8. The image data processing method for a robot according to claim 1, characterized in that, The specific steps of S4 are as follows: S401: Based on the set of priority image segments, extract the pixel matrix of the image segments, monitor the edge continuity between adjacent image segments, determine the connection relationship between the two segments based on the spatial contact of adjacent edge pixels and the consistency of edge gradient direction, and obtain the path matching relationship set. S402: Call the path matching relationship set, mark the image segment index with continuous path characteristics according to the order of each image segment in the connection relationship, and write all image segments that meet the continuous connection conditions into the main image path sequence in index order to establish the main path image segment sequence; S403: Based on the main path image segment sequence, retrieve the index of the image segment that is not included, and combine it with the spatial position of the segment in the original set. Write the image segment that meets the preset auxiliary conditions into the standard path, and write the rest into the cache path. Then, aggregate the paths into a unified image output unit to generate a path image segment sequence.

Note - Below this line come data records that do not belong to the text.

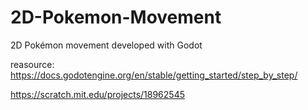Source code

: # 2D-Pokemon-Movement
2D Pokémon movement developed with Godot




reasource: https://docs.godotengine.org/en/stable/getting_started/step_by_step/


https://scratch.mit.edu/projects/18962545
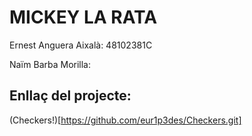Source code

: # MICKEY LA RATA

Ernest Anguera Aixalà: 48102381C

Naïm Barba Morilla: 

## Enllaç del projecte:

(Checkers!)[https://github.com/eur1p3des/Checkers.git]
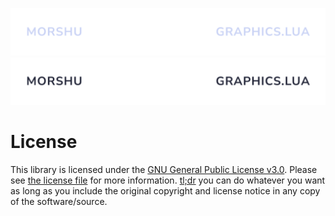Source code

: <p align='center'>
  <a href='https://www.github.com/morshul/graphics.lua#gh-dark-mode-only' target='_blank' rel='noopener noreferrer'>
    <img src='assets/logo-light.svg' alt='graphics'>
  </a>
  <a href='https://www.github.com/morshul/graphics.lua#gh-light-mode-only' target='_blank' rel='noopener noreferrer'>
    <img src='assets/logo-dark.svg' alt='graphics'>
  </a>
</p>

# License

This library is licensed under the [GNU General Public License v3.0](https://opensource.org/licenses/GPL-3.0). Please see [the license file](../COPYING) for more information. [tl;dr](https://tldrlegal.com/license/gnu-general-public-license-v3-(gpl-3)) you can do whatever you want as long as you include the original copyright and license notice in any copy of the software/source.
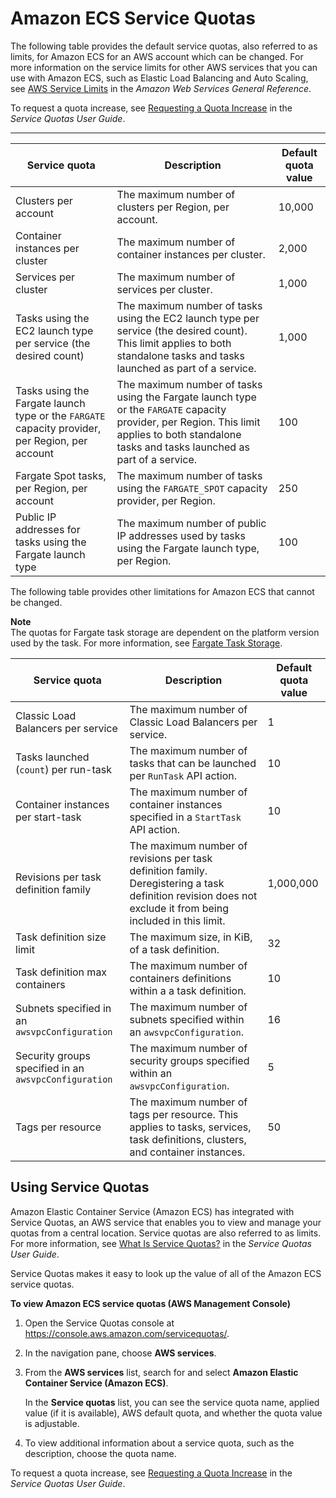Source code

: # Amazon ECS Service Quotas<a name="service-quotas"></a>

The following table provides the default service quotas, also referred to as limits, for Amazon ECS for an AWS account which can be changed\. For more information on the service limits for other AWS services that you can use with Amazon ECS, such as Elastic Load Balancing and Auto Scaling, see [AWS Service Limits](https://docs.aws.amazon.com/general/latest/gr/aws_service_limits.html) in the *Amazon Web Services General Reference*\.

To request a quota increase, see [Requesting a Quota Increase](https://docs.aws.amazon.com/servicequotas/latest/userguide/request-increase.html) in the *Service Quotas User Guide*\.


****  

| Service quota | Description | Default quota value | 
| --- | --- | --- | 
|  Clusters per account  |  The maximum number of clusters per Region, per account\.  |  10,000  | 
|  Container instances per cluster  |  The maximum number of container instances per cluster\.  |  2,000  | 
|  Services per cluster  |  The maximum number of services per cluster\.  |  1,000  | 
|  Tasks using the EC2 launch type per service \(the desired count\)  |  The maximum number of tasks using the EC2 launch type per service \(the desired count\)\. This limit applies to both standalone tasks and tasks launched as part of a service\.  |  1,000  | 
|  Tasks using the Fargate launch type or the `FARGATE` capacity provider, per Region, per account  |  The maximum number of tasks using the Fargate launch type or the `FARGATE` capacity provider, per Region\. This limit applies to both standalone tasks and tasks launched as part of a service\.  |  100  | 
|  Fargate Spot tasks, per Region, per account  |  The maximum number of tasks using the `FARGATE_SPOT` capacity provider, per Region\.  |  250  | 
|  Public IP addresses for tasks using the Fargate launch type  | The maximum number of public IP addresses used by tasks using the Fargate launch type, per Region\. |  100  | 

The following table provides other limitations for Amazon ECS that cannot be changed\.

**Note**  
The quotas for Fargate task storage are dependent on the platform version used by the task\. For more information, see [Fargate Task Storage](fargate-task-storage.md)\.


|  Service quota  |  Description  |  Default quota value  | 
| --- | --- | --- | 
|  Classic Load Balancers per service  |  The maximum number of Classic Load Balancers per service\.  |  1  | 
|  Tasks launched \(`count`\) per run\-task  |  The maximum number of tasks that can be launched per `RunTask` API action\.  |  10  | 
|  Container instances per start\-task  |  The maximum number of container instances specified in a `StartTask` API action\.  |  10  | 
|  Revisions per task definition family  |  The maximum number of revisions per task definition family\. Deregistering a task definition revision does not exclude it from being included in this limit\.  |  1,000,000  | 
|  Task definition size limit  |  The maximum size, in KiB, of a task definition\.  |  32  | 
|  Task definition max containers  |  The maximum number of containers definitions within a a task definition\.  |  10  | 
|  Subnets specified in an `awsvpcConfiguration`  |  The maximum number of subnets specified within an `awsvpcConfiguration`\.  |  16  | 
|  Security groups specified in an `awsvpcConfiguration`  |  The maximum number of security groups specified within an `awsvpcConfiguration`\.  |  5  | 
|  Tags per resource  |  The maximum number of tags per resource\. This applies to tasks, services, task definitions, clusters, and container instances\.  |  50  | 

## Using Service Quotas<a name="using-service-quotas"></a>

Amazon Elastic Container Service \(Amazon ECS\) has integrated with Service Quotas, an AWS service that enables you to view and manage your quotas from a central location\. Service quotas are also referred to as limits\. For more information, see [What Is Service Quotas?](https://docs.aws.amazon.com/servicequotas/latest/userguide/intro.html) in the *Service Quotas User Guide*\.

Service Quotas makes it easy to look up the value of all of the Amazon ECS service quotas\.

**To view Amazon ECS service quotas \(AWS Management Console\)**

1. Open the Service Quotas console at [https://console\.aws\.amazon\.com/servicequotas/](https://console.aws.amazon.com/servicequotas/)\.

1. In the navigation pane, choose **AWS services**\.

1. From the **AWS services** list, search for and select **Amazon Elastic Container Service \(Amazon ECS\)**\.

   In the **Service quotas** list, you can see the service quota name, applied value \(if it is available\), AWS default quota, and whether the quota value is adjustable\.

1. To view additional information about a service quota, such as the description, choose the quota name\.

To request a quota increase, see [Requesting a Quota Increase](https://docs.aws.amazon.com/servicequotas/latest/userguide/request-increase.html) in the *Service Quotas User Guide*\.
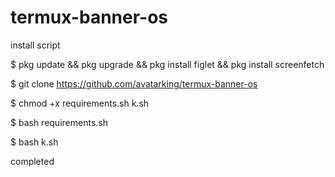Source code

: # termux-banner-os

install script


$ pkg update && pkg upgrade && pkg install figlet && pkg install screenfetch

$ git clone https://github.com/avatarking/termux-banner-os

$ chmod +x requirements.sh k.sh

$ bash requirements.sh

$ bash k.sh

completed
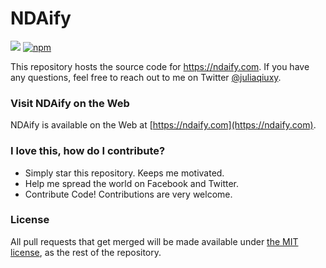 # NDAify

![](https://github.com/ndaify/ndaify-web/workflows/NDAify%20CI/badge.svg) [![npm](https://img.shields.io/github/license/ndaify/ndaify-web.svg)](https://github.com/ndaify/ndaify-web/blob/master/LICENSE.md)

This repository hosts the source code for https://ndaify.com. If you have any questions, feel free to reach out to me on Twitter [@juliaqiuxy](https://twitter.com/juliaqiuxy).

### Visit NDAify on the Web

NDAify is available on the Web at [https://ndaify.com](https://ndaify.com).

<a name="contributing"/>

### I love this, how do I contribute?

* Simply star this repository. Keeps me motivated.
* Help me spread the world on Facebook and Twitter.
* Contribute Code! Contributions are very welcome.

<a name="license"/>

### License
All pull requests that get merged will be made available under [the MIT license](https://github.com/ndaify/ndaify-web/blob/master/LICENSE.md), as the rest of the repository.
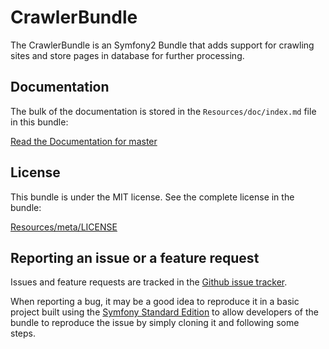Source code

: CrawlerBundle
=============

The CrawlerBundle is an Symfony2 Bundle that adds support for crawling sites and store pages in database for further processing.

Documentation
-------------

The bulk of the documentation is stored in the `Resources/doc/index.md`
file in this bundle:

[Read the Documentation for master](https://github.com/symfony2bundles/crawler-bundle/blob/master/Resources/doc/index.md)

License
-------

This bundle is under the MIT license. See the complete license in the bundle:

[Resources/meta/LICENSE](https://github.com/symfony2bundles/crawler-bundle/blob/master/Resources/Resources/meta/LICENSE)

Reporting an issue or a feature request
---------------------------------------

Issues and feature requests are tracked in the [Github issue tracker](https://github.com/symfony2bundles/crawler-bundle/issues).

When reporting a bug, it may be a good idea to reproduce it in a basic project
built using the [Symfony Standard Edition](https://github.com/symfony/symfony-standard)
to allow developers of the bundle to reproduce the issue by simply cloning it
and following some steps.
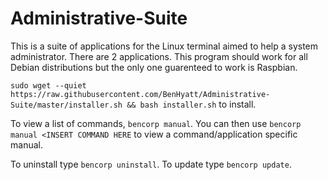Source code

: # Administrative-Suite
This is a suite of applications for the Linux terminal aimed to help a system administrator.
There are 2 applications.
This program should work for all Debian distributions but the only one guarenteed to work is Raspbian.

`sudo wget --quiet https://raw.githubusercontent.com/BenHyatt/Administrative-Suite/master/installer.sh && bash installer.sh`
to install.

To view a list of commands, `bencorp manual`.  You can then use `bencorp manual <INSERT COMMAND HERE` to view a command/application specific manual.

To uninstall type `bencorp uninstall`.  To update type `bencorp update`.
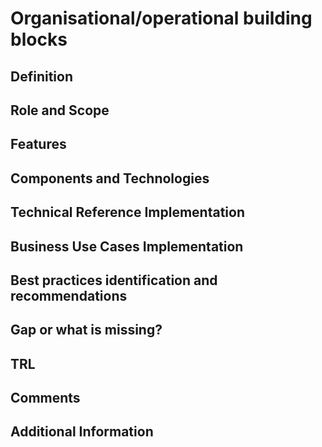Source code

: # Organisational/operational building blocks

## Definition
<div align="justify"></div> 

## Role and Scope
<div allign="justify"></div>

## Features

## Components and Technologies

## Technical Reference Implementation

## Business Use Cases Implementation

## Best practices identification and recommendations

## Gap or what is missing?

## TRL

## Comments

## Additional Information
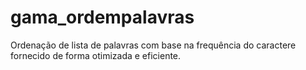 # gama_ordempalavras
Ordenação de lista de palavras com base na frequência do caractere fornecido de forma otimizada e eficiente.
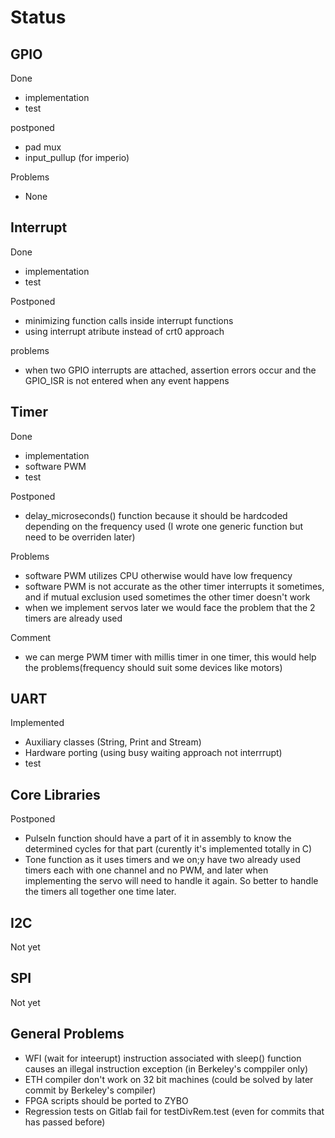 # Status

## GPIO
Done
- implementation 
- test

postponed
- pad mux
- input_pullup (for imperio)

Problems
- None

## Interrupt
Done
- implementation
- test

Postponed
- minimizing function calls inside interrupt functions
- using interrupt atribute instead of crt0 approach

problems
- when two GPIO interrupts are attached, assertion errors occur and the GPIO_ISR is not entered when any event happens

## Timer
Done
- implementation
- software PWM
- test

Postponed
- delay_microseconds() function because it should be hardcoded depending on the frequency used (I wrote one generic function but need to be overriden later)


Problems
- software PWM utilizes CPU otherwise would have low frequency 
- software PWM is not accurate as the other timer interrupts it sometimes, and if mutual exclusion used sometimes the other timer doesn't work
- when we implement servos later we would face the problem that the 2 timers are already used

Comment
- we can merge PWM timer with millis timer in one timer, this would help the problems(frequency should suit some devices like motors)

## UART

Implemented
- Auxiliary classes (String, Print and Stream)
- Hardware porting (using busy waiting approach not interrrupt)
- test


## Core Libraries

Postponed
- PulseIn function should have a part of it in assembly to know the determined cycles for that part (curently it's implemented totally in C)
- Tone function as it uses timers and we on;y have two already used timers each with one channel and no PWM, and later when implementing the servo will need to handle it again. So better to handle the timers all together one time later.

## I2C
Not yet

## SPI
Not yet

## General Problems
- WFI (wait for inteerupt) instruction associated with sleep() function causes an illegal instruction exception (in Berkeley's comppiler only)
- ETH compiler don't work on 32 bit machines (could be solved by later commit by Berkeley's compiler)
- FPGA scripts should be ported to ZYBO
- Regression tests on Gitlab fail for  testDivRem.test (even for commits that has passed before)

9. The image data processing method for a robot according to claim 1, characterized in that, The specific steps of S5 are as follows: S501: Based on the path image segment sequence, classify the image segments from the main image path, standard image path and bypass cache path, extract the current arrangement order of the image segments in each type of image path, record the position information according to the index order, and obtain the path image sequence set; S502: Call the path image sequence set, monitor the continuity of frame index in the main image path and the bypass cache path. If there is a frame gap, the frame data can be completed by copying image segments with similar order and obtaining transition image segments by linear interpolation, writing them into the gap position, and generating a list of supplementary image segments according to the main path index order. S503: Based on the list of padded image segments, rearrange all image segments in the padded order and construct a continuous frame data stream. After frame order encoding of each image, write it into the image data structure in sequence to establish the robot's image data processing sequence.

10. The image data processing method for a robot according to claim 9, characterized in that, The frame gap refers to the position in the path image segment sequence where the frame index is discontinuous and the image segment is missing when detected in the order of the main path index.